The TGF-β signaling network in skeletal muscle regulates muscle size and function primarily through control of a gene expression program that modulates biosynthesis and metabolic processes. Inhibition of TGF-β ligands myostatin and activin modifies gene expression to promote muscle hypertrophy characterized by increased protein synthesis, deposition of contractile apparatus, and decreased protein catabolism. Analysis of differential gene and protein expression during this growth has identified ASB2, an E3 ubiquitin ligase substrate receptor, as a novel regulator of muscle hypertrophy. Suppression of ASB2 is required to achieve maximal growth via myostatin and activin inhibition, however its broader function in skeletal muscle biology is unknown.
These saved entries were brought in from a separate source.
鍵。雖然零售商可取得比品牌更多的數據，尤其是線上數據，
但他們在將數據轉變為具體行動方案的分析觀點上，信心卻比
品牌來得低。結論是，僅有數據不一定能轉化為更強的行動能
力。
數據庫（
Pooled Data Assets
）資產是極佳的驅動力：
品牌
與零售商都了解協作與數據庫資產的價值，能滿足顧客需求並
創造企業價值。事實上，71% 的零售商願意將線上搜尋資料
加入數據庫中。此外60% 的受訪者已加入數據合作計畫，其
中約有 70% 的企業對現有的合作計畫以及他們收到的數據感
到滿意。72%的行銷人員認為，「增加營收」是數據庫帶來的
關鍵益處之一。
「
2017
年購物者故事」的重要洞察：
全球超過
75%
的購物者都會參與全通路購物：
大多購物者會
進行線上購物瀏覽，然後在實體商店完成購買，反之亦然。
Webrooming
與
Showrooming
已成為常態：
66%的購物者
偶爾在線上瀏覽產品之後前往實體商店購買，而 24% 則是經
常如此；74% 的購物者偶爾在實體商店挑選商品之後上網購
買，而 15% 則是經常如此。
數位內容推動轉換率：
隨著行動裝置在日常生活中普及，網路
We show that ASB2 resides in a Cullin5/ElonginBC/Rbx2 complex in skeletal muscle and overexpression of ASB2 in the tibialis anterior via recombinant Adeno-Associated Virus (rAAV) delivery results in a progressive muscle atrophy. Knockdown in skeletal muscle using rAAV delivered ASB2 mIRs stimulated a mild hypertrophy suggesting that ASB2 negatively regulates muscle size. Quantitative proteomic analysis of the transduced muscle identified changes in ubiquitination at 1066 sites on 411 proteins, and was accompanied by differential expression of 859 proteins. Gene ontology, cellular component and protein-protein interaction mapping identified an enrichment in these datasets of proteins that comprise the contractile apparatus and regulate mitochondrial function. Further analysis demonstrated changes in energy sensing and regulation of mitochondrial fission that was accompanied by an activation of discrete atrogenes.
These observations suggest that Asb2 function is linked to the regulation of mitochondria and energy sensing which results in skeletal muscle atrophy and weakness.